Leave the pictures out and write out exactly the lines from the top of the entries through the line containing "60/67 volunteers and".

========================

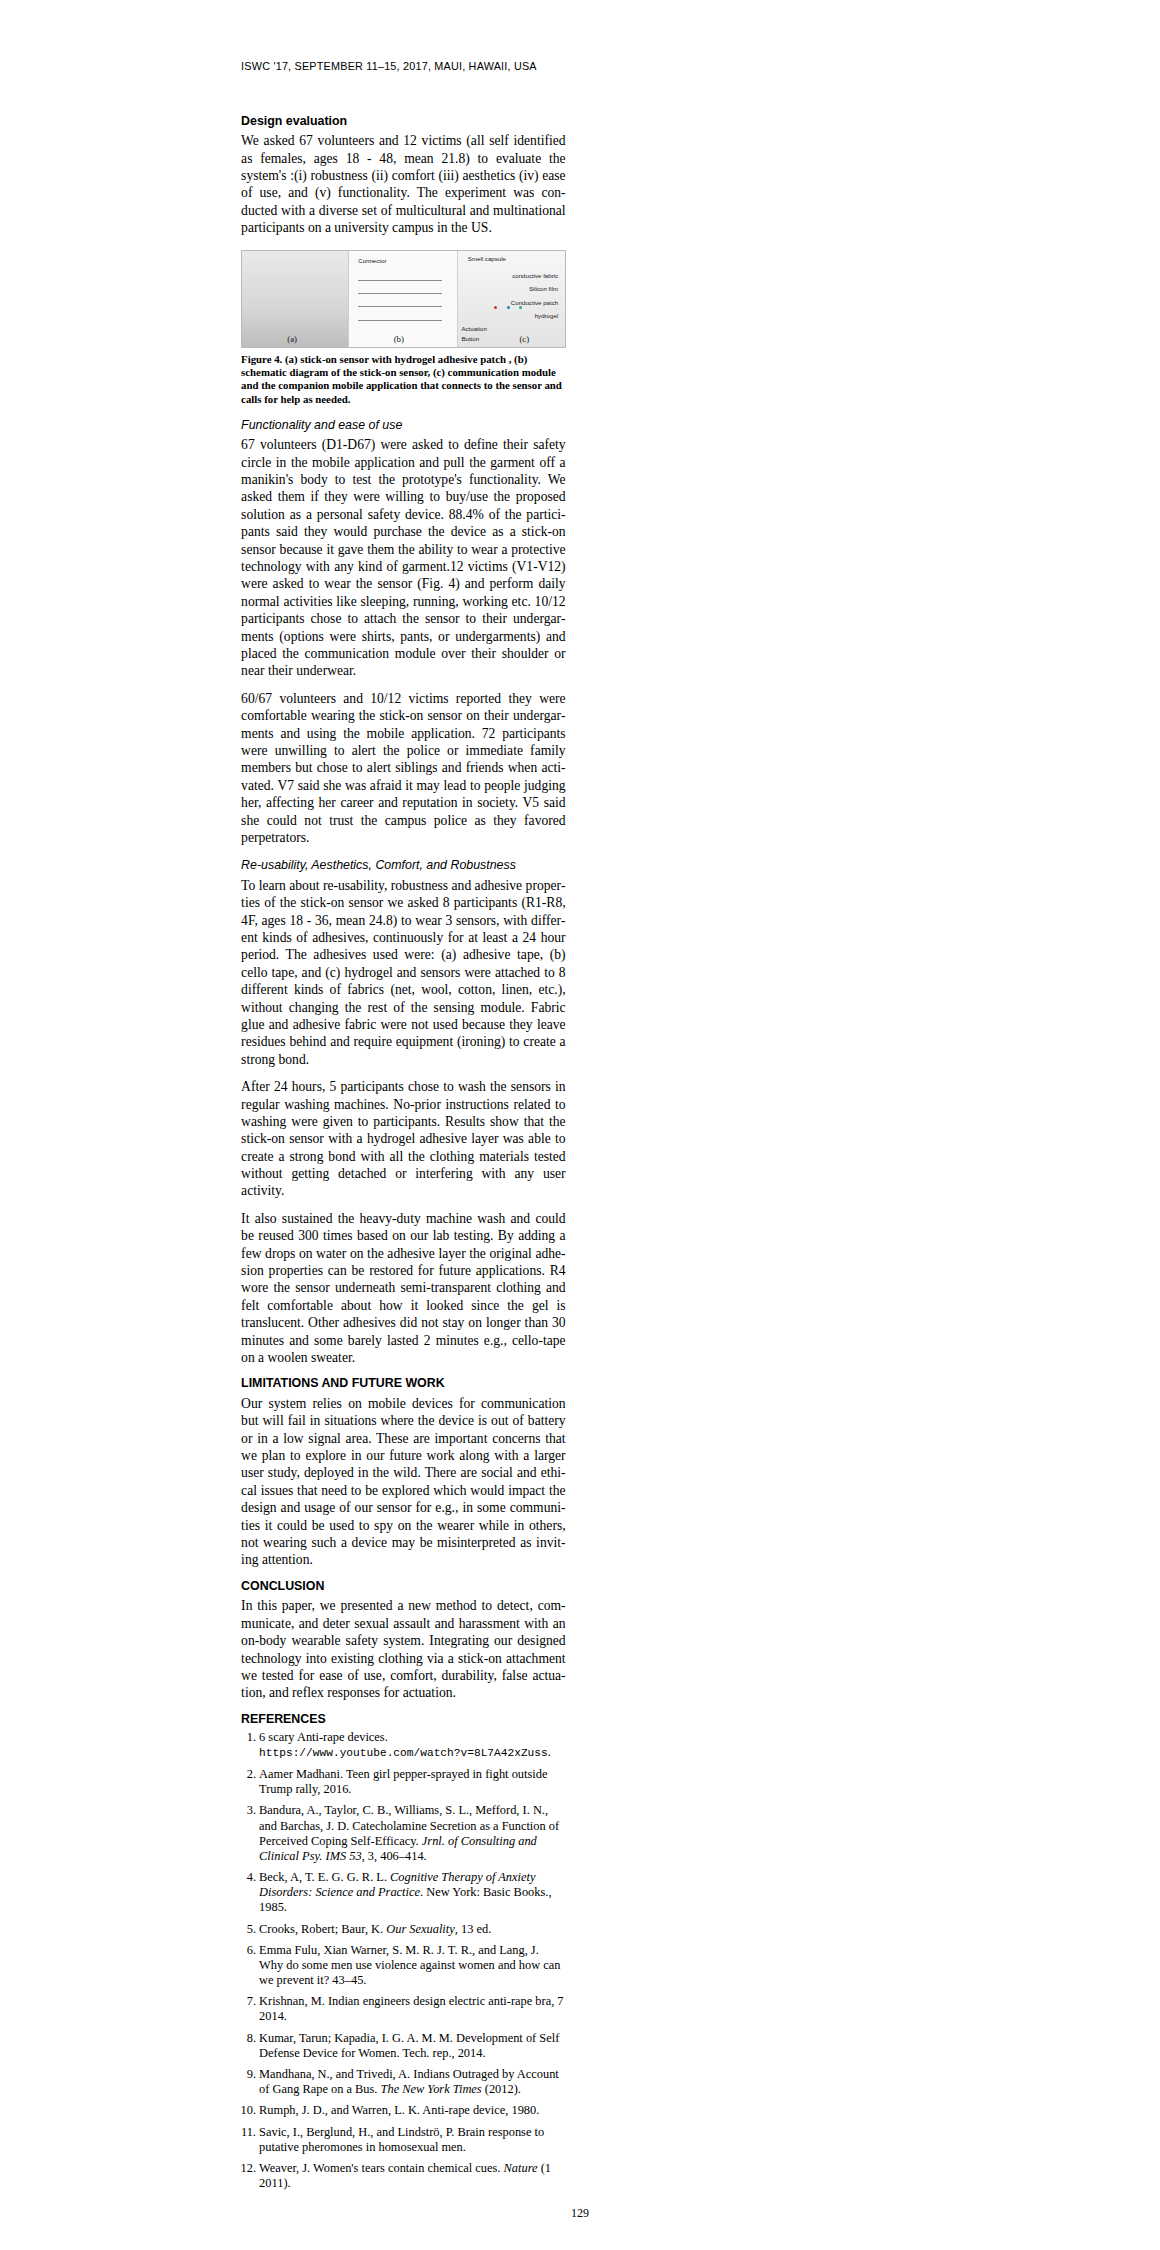ISWC '17, SEPTEMBER 11–15, 2017, MAUI, HAWAII, USA
Design evaluation
We asked 67 volunteers and 12 victims (all self identified as females, ages 18 - 48, mean 21.8) to evaluate the system's :(i) robustness (ii) comfort (iii) aesthetics (iv) ease of use, and (v) functionality. The experiment was conducted with a diverse set of multicultural and multinational participants on a university campus in the US.
Connector
Smell capsule
conductive fabric
Silicon film
Conductive patch
hydrogel
Actuation
Button
(a)
(b)
(c)
Figure 4. (a) stick-on sensor with hydrogel adhesive patch , (b) schematic diagram of the stick-on sensor, (c) communication module and the companion mobile application that connects to the sensor and calls for help as needed.
Functionality and ease of use
67 volunteers (D1-D67) were asked to define their safety circle in the mobile application and pull the garment off a manikin's body to test the prototype's functionality. We asked them if they were willing to buy/use the proposed solution as a personal safety device. 88.4% of the participants said they would purchase the device as a stick-on sensor because it gave them the ability to wear a protective technology with any kind of garment.12 victims (V1-V12) were asked to wear the sensor (Fig. 4) and perform daily normal activities like sleeping, running, working etc. 10/12 participants chose to attach the sensor to their undergarments (options were shirts, pants, or undergarments) and placed the communication module over their shoulder or near their underwear.
60/67 volunteers and 10/12 victims reported they were comfortable wearing the stick-on sensor on their undergarments and using the mobile application. 72 participants were unwilling to alert the police or immediate family members but chose to alert siblings and friends when activated. V7 said she was afraid it may lead to people judging her, affecting her career and reputation in society. V5 said she could not trust the campus police as they favored perpetrators.
Re-usability, Aesthetics, Comfort, and Robustness
To learn about re-usability, robustness and adhesive properties of the stick-on sensor we asked 8 participants (R1-R8, 4F, ages 18 - 36, mean 24.8) to wear 3 sensors, with different kinds of adhesives, continuously for at least a 24 hour period. The adhesives used were: (a) adhesive tape, (b) cello tape, and (c) hydrogel and sensors were attached to 8 different kinds of fabrics (net, wool, cotton, linen, etc.), without changing the rest of the sensing module. Fabric glue and adhesive fabric were not used because they leave residues behind and require equipment (ironing) to create a strong bond.
After 24 hours, 5 participants chose to wash the sensors in regular washing machines. No-prior instructions related to washing were given to participants. Results show that the stick-on sensor with a hydrogel adhesive layer was able to create a strong bond with all the clothing materials tested without getting detached or interfering with any user activity.
It also sustained the heavy-duty machine wash and could be reused 300 times based on our lab testing. By adding a few drops on water on the adhesive layer the original adhesion properties can be restored for future applications. R4 wore the sensor underneath semi-transparent clothing and felt comfortable about how it looked since the gel is translucent. Other adhesives did not stay on longer than 30 minutes and some barely lasted 2 minutes e.g., cello-tape on a woolen sweater.
Limitations and Future Work
Our system relies on mobile devices for communication but will fail in situations where the device is out of battery or in a low signal area. These are important concerns that we plan to explore in our future work along with a larger user study, deployed in the wild. There are social and ethical issues that need to be explored which would impact the design and usage of our sensor for e.g., in some communities it could be used to spy on the wearer while in others, not wearing such a device may be misinterpreted as inviting attention.
Conclusion
In this paper, we presented a new method to detect, communicate, and deter sexual assault and harassment with an on-body wearable safety system. Integrating our designed technology into existing clothing via a stick-on attachment we tested for ease of use, comfort, durability, false actuation, and reflex responses for actuation.
References
6 scary Anti-rape devices.
https://www.youtube.com/watch?v=8L7A42xZuss.
Aamer Madhani. Teen girl pepper-sprayed in fight outside Trump rally, 2016.
Bandura, A., Taylor, C. B., Williams, S. L., Mefford, I. N., and Barchas, J. D. Catecholamine Secretion as a Function of Perceived Coping Self-Efficacy. Jrnl. of Consulting and Clinical Psy. IMS 53, 3, 406–414.
Beck, A, T. E. G. G. R. L. Cognitive Therapy of Anxiety Disorders: Science and Practice. New York: Basic Books., 1985.
Crooks, Robert; Baur, K. Our Sexuality, 13 ed.
Emma Fulu, Xian Warner, S. M. R. J. T. R., and Lang, J. Why do some men use violence against women and how can we prevent it? 43–45.
Krishnan, M. Indian engineers design electric anti-rape bra, 7 2014.
Kumar, Tarun; Kapadia, I. G. A. M. M. Development of Self Defense Device for Women. Tech. rep., 2014.
Mandhana, N., and Trivedi, A. Indians Outraged by Account of Gang Rape on a Bus. The New York Times (2012).
Rumph, J. D., and Warren, L. K. Anti-rape device, 1980.
Savic, I., Berglund, H., and Lindströ, P. Brain response to putative pheromones in homosexual men.
Weaver, J. Women's tears contain chemical cues. Nature (1 2011).
129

========================

→ **Exercise answer**
ISWC '17, SEPTEMBER 11–15, 2017, MAUI, HAWAII, USA
Design evaluation
We asked 67 volunteers and 12 victims (all self identified as females, ages 18 - 48, mean 21.8) to evaluate the system's :(i) robustness (ii) comfort (iii) aesthetics (iv) ease of use, and (v) functionality. The experiment was conducted with a diverse set of multicultural and multinational participants on a university campus in the US.
Connector
Smell capsule
conductive fabric
Silicon film
Conductive patch
hydrogel
Actuation
Button
(a)
(b)
(c)
Figure 4. (a) stick-on sensor with hydrogel adhesive patch , (b) schematic diagram of the stick-on sensor, (c) communication module and the companion mobile application that connects to the sensor and calls for help as needed.
Functionality and ease of use
67 volunteers (D1-D67) were asked to define their safety circle in the mobile application and pull the garment off a manikin's body to test the prototype's functionality. We asked them if they were willing to buy/use the proposed solution as a personal safety device. 88.4% of the participants said they would purchase the device as a stick-on sensor because it gave them the ability to wear a protective technology with any kind of garment.12 victims (V1-V12) were asked to wear the sensor (Fig. 4) and perform daily normal activities like sleeping, running, working etc. 10/12 participants chose to attach the sensor to their undergarments (options were shirts, pants, or undergarments) and placed the communication module over their shoulder or near their underwear.
60/67 volunteers and 10/12 victims reported they were comfortable wearing the stick-on sensor on their undergarments and using the mobile application. 72 participants were unwilling to alert the police or immediate family members but chose to alert siblings and friends when activated. V7 said she was afraid it may lead to people judging her, affecting her career and reputation in society. V5 said she could not trust the campus police as they favored perpetrators.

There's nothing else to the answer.